Will the Rs 7,200-crore package help the sector stay afloat?
The sector is going through one of the worst financial crises, thanks to surplus sugar production in the last three seasons; another such is expected this year. Carry-forward stocks are estimated to exceed 10 million tonnes (mt) on September 30, 2014. This will block about Rs 30,000 crore of liquidity, burdening the industry with about Rs 3,600 crore in interest a year. Therefore, the interest-free loan of Rs 7,200 crore comes as assistance at the right time. It will not only reduce the interest burden of mills by Rs 860 crore through five years but cut farmers’ arrears by that amount, as the extra cash flow will have to be used to pay cane prices to farmers.
Would it have helped if this had been announced before the crisis escalated?
Had the help come earlier, it would have ensured the current cane arrears of about Rs 3,500 crore would have been cleared earlier. But approvals and sanctions from the government take time. Currently, India produces only white sugar and, therefore, the incentives for producing raw sugar will allow diversification of the product mix. The industry will be ready to grab the opportunity whenever it is on offer, and get better realisation. However, the industry will be eagerly awaiting the government's announcement of the actual incentives per tonne of sugar, as that will decide how many mills come forward to avail of these incentives.

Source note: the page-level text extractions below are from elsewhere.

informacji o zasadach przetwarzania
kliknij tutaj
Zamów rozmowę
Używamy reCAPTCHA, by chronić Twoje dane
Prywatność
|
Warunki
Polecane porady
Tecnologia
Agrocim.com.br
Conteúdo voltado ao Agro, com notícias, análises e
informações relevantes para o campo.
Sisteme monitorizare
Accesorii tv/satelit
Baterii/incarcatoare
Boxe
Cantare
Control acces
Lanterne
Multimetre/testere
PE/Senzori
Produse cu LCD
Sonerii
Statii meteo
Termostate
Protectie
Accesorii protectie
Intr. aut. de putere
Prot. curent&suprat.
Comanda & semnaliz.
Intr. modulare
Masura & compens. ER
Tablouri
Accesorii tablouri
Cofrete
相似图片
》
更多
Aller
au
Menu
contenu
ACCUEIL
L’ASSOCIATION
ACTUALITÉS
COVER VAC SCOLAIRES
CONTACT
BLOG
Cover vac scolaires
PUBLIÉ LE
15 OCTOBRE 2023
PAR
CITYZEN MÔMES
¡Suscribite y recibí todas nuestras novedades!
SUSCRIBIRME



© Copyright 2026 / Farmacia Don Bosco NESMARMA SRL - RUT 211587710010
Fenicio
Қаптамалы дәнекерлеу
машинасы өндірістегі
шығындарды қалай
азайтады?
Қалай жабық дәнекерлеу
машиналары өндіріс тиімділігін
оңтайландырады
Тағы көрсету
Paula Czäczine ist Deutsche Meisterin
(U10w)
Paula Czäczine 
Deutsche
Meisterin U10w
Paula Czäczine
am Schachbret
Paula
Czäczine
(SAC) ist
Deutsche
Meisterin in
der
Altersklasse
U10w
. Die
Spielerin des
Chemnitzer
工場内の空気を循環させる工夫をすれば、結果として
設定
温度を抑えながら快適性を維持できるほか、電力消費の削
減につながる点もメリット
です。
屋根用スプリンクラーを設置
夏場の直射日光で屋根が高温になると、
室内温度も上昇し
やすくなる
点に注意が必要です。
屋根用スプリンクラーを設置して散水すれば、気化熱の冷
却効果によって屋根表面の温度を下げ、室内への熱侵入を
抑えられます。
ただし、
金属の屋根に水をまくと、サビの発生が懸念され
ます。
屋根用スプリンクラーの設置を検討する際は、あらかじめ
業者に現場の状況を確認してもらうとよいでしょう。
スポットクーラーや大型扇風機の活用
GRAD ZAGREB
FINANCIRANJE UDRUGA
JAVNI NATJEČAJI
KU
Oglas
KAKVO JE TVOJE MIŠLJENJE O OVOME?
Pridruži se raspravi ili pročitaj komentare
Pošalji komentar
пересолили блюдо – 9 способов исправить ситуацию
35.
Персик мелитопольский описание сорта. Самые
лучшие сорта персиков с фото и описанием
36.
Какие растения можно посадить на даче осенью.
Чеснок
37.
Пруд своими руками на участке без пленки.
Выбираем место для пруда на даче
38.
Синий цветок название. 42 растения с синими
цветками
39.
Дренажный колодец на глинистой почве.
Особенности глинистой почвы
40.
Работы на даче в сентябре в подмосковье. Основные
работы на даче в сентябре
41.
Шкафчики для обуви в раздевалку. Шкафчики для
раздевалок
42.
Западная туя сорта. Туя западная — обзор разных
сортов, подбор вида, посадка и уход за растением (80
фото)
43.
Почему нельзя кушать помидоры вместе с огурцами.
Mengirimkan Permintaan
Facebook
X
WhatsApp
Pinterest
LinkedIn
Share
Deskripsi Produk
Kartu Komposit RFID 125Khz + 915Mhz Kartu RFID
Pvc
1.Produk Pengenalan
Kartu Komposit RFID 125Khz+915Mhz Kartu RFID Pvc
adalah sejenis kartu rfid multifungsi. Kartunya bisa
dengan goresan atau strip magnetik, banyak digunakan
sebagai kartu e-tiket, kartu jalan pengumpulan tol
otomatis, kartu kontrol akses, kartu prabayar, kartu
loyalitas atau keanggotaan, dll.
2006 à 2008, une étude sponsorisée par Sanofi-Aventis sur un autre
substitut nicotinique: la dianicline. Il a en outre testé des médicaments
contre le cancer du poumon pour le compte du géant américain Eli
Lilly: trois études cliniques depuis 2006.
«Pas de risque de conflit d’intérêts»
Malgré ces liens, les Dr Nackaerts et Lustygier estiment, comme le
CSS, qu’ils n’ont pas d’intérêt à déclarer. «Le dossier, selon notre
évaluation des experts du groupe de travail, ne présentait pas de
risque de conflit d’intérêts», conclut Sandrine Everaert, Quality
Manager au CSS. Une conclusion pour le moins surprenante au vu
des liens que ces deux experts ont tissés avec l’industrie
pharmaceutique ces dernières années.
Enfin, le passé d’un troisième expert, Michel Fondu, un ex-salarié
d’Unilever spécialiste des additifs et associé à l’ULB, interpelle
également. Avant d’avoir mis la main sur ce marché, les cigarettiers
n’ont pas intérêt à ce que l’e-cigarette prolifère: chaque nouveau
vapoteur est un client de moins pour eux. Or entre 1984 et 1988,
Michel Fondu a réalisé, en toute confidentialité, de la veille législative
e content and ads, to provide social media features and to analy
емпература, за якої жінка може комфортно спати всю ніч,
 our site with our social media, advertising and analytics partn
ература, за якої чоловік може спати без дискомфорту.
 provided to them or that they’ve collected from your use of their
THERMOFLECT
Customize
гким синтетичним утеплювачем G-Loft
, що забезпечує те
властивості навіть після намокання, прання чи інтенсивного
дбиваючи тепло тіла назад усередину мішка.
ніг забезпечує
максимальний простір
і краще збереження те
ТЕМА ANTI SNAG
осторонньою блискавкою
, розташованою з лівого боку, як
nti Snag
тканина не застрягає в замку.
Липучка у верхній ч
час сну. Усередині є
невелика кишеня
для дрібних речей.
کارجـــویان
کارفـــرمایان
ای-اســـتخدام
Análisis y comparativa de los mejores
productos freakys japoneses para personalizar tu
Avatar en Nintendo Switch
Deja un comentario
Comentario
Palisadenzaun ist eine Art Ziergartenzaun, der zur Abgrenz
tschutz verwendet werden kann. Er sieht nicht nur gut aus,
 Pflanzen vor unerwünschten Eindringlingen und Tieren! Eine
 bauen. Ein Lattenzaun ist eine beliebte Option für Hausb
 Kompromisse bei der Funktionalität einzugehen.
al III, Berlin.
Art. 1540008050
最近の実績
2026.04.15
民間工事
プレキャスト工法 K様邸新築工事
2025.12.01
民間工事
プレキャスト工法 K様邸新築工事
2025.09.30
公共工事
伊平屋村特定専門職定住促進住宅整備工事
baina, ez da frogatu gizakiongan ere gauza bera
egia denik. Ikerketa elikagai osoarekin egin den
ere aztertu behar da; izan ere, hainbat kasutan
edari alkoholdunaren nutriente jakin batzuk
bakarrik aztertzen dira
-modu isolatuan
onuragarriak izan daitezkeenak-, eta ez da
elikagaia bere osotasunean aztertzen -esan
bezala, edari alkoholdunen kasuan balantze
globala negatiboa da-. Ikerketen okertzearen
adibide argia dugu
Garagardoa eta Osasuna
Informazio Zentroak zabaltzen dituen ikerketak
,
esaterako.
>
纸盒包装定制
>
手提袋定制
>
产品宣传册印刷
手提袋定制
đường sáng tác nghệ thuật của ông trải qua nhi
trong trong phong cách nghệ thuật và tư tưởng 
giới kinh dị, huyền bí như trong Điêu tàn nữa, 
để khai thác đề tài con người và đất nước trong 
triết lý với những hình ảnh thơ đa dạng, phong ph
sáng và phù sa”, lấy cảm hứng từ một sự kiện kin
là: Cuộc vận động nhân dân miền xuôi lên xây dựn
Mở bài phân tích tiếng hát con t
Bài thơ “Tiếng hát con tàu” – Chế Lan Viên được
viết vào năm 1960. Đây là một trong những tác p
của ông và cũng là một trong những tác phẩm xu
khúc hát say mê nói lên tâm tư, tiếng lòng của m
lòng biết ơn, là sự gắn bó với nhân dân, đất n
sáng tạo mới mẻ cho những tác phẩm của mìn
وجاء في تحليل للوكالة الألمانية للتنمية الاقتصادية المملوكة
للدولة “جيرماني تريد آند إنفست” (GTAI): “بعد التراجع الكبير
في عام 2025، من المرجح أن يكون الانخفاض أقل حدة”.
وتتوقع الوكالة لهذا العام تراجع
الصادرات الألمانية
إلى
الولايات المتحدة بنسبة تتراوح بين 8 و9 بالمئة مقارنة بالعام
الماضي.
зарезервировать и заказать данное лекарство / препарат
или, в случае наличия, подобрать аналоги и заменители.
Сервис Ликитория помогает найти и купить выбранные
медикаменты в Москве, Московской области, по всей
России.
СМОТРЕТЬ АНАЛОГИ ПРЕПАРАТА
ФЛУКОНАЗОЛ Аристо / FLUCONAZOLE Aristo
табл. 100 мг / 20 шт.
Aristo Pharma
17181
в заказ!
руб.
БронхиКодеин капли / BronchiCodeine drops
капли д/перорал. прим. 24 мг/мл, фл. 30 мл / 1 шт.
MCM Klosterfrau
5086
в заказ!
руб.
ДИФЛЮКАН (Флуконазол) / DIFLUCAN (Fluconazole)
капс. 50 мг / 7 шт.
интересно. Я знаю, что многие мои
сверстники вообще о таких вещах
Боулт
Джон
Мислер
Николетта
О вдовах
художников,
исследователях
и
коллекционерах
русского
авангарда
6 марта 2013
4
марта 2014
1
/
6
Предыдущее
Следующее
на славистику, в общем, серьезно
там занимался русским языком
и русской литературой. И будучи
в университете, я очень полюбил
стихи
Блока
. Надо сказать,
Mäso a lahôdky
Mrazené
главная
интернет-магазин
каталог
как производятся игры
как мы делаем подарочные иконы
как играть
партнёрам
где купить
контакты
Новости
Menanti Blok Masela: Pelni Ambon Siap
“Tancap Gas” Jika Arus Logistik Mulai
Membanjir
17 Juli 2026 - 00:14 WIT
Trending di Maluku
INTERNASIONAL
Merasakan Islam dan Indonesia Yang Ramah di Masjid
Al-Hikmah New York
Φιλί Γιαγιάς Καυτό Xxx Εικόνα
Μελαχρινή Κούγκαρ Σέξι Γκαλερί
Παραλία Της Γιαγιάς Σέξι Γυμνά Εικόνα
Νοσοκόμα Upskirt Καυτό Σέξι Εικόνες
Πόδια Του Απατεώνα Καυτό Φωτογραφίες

What is your estimate for this season?
Our sugar production estimate for the 2013-14 season is 25 mt. There is some concern the delayed start will lead to some loss of sugarcane, due to which production may be lower. We need to do a detailed analysis on this, including diversion into gur manufacturing. Though cane has been supplied to gur manufacturers in Uttar Pradesh in the past two weeks, gur manufacturing in Maharashtra and Karnataka is insignificant.
How will sugar recovery be affected?
Since the cane has stayed in the fields for long, sucrose formation would be better, providing slightly higher recovery from each tonne of cane crushed. This will compensate, at least partially, the cane lost to diversion in the last couple of weeks. Therefore, though sugar production till November 30 was substantially lower than last year, it will catch up, now that all mills across the country have started crushing.
Will the government's move to increase ethanol blending to 10 per cent really kick off?
The recommendation by a group of ministers to make 10 per cent ethanol blending mandatory may increase ethanol demand by one billion litres, reducing 1.7-1.8 mt of surplus sugar. However, oil companies have to show more urgency to finalise tenders. Delayed orders (tender finalisation was six-seven months after the tenders were opened) have discouraged suppliers from committing ethanol for this wonderful programme. It saves the country about $2 billion of foreign exchange and helps reduce pollution. Therefore, oil companies have to come forward with some positive steps and ideas to implement the mandatory 10 per cent blending, for which there will be enough supplies, provided prices are viable and orders are quick.